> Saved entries
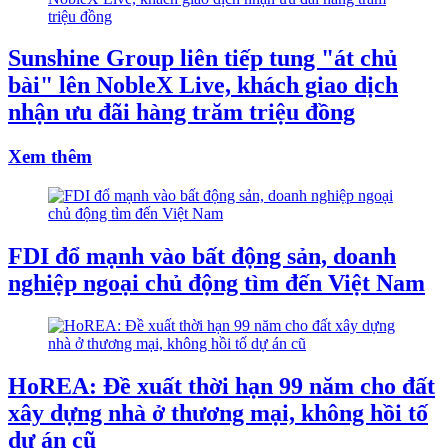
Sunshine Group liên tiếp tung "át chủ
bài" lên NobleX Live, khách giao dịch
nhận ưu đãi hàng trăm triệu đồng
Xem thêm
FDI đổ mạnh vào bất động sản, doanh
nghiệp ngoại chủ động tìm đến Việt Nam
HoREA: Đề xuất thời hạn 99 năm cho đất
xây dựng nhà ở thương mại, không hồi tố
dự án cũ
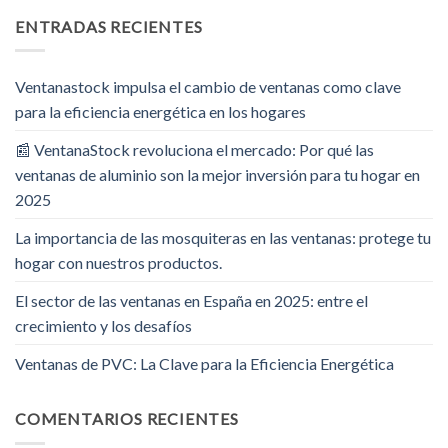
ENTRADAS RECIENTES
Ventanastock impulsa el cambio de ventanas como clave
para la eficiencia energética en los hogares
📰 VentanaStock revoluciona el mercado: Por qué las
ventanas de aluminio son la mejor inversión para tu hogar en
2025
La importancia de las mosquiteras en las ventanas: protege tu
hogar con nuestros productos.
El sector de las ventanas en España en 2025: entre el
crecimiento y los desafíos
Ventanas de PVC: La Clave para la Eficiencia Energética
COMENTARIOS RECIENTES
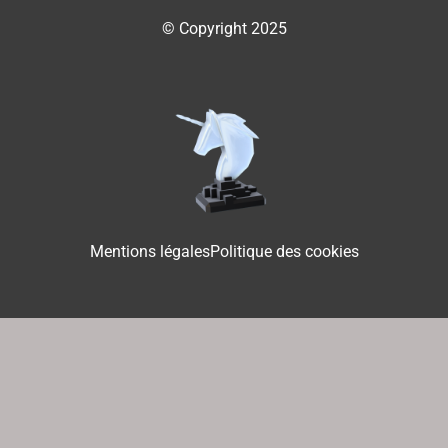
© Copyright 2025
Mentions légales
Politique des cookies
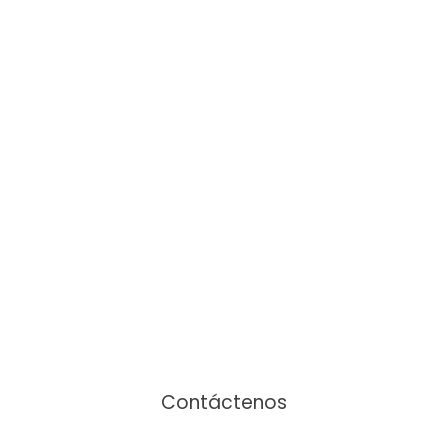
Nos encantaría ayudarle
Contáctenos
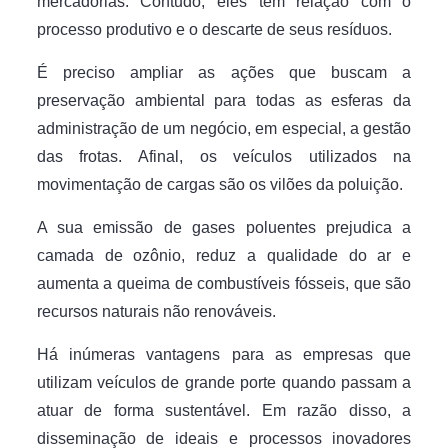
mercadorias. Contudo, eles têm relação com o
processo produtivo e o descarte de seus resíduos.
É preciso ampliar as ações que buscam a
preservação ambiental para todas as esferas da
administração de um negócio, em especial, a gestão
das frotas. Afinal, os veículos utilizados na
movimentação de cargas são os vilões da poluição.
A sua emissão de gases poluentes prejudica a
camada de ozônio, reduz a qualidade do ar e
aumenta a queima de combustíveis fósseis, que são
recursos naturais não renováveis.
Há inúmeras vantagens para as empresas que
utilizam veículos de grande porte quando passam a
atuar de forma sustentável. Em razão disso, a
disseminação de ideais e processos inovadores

> WHAT IS BEING ASKED
Look through the records and copy down every line that holds "veículos".

> TASK RESULT
das frotas. Afinal, os veículos utilizados na
utilizam veículos de grande porte quando passam a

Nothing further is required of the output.